Extracted records:
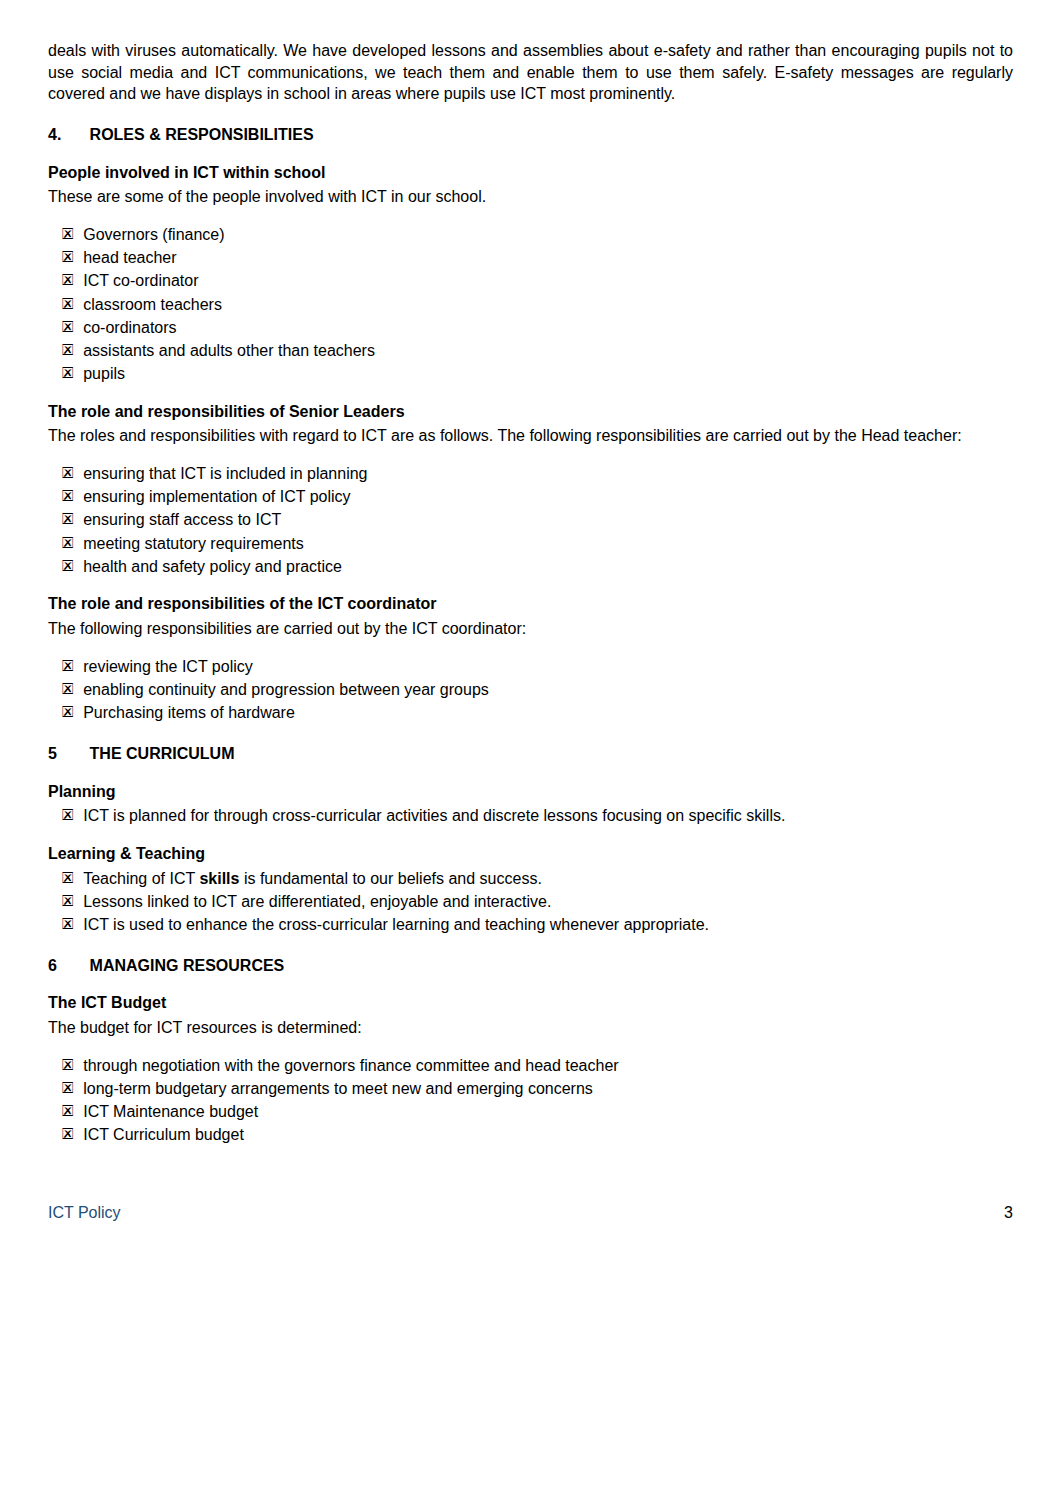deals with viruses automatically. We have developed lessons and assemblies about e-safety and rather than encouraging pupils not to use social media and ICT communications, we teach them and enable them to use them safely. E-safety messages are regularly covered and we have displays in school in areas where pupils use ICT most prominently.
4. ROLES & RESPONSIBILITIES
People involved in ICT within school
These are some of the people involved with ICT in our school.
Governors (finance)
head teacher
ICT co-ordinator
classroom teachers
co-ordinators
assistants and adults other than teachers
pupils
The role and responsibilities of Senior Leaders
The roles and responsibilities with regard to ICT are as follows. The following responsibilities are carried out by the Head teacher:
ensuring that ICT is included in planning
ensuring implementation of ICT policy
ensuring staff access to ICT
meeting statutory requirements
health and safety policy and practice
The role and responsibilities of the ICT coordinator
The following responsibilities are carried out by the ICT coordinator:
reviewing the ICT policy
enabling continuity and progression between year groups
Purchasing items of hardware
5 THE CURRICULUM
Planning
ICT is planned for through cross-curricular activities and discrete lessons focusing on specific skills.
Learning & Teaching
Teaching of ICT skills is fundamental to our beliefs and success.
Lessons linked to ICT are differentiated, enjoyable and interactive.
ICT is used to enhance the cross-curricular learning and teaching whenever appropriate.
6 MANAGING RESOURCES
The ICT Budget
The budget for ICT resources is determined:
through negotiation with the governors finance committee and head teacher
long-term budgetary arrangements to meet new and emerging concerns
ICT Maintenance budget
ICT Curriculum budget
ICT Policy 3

TO DO: In the entries above, please find the line with "enabling continuity and" and the line with "The budget for", then write out exactly those two lines and every line between them, and nothing more.

ANSWER TO THE PROBLEM:
enabling continuity and progression between year groups
Purchasing items of hardware
5 THE CURRICULUM
Planning
ICT is planned for through cross-curricular activities and discrete lessons focusing on specific skills.
Learning & Teaching
Teaching of ICT skills is fundamental to our beliefs and success.
Lessons linked to ICT are differentiated, enjoyable and interactive.
ICT is used to enhance the cross-curricular learning and teaching whenever appropriate.
6 MANAGING RESOURCES
The ICT Budget
The budget for ICT resources is determined:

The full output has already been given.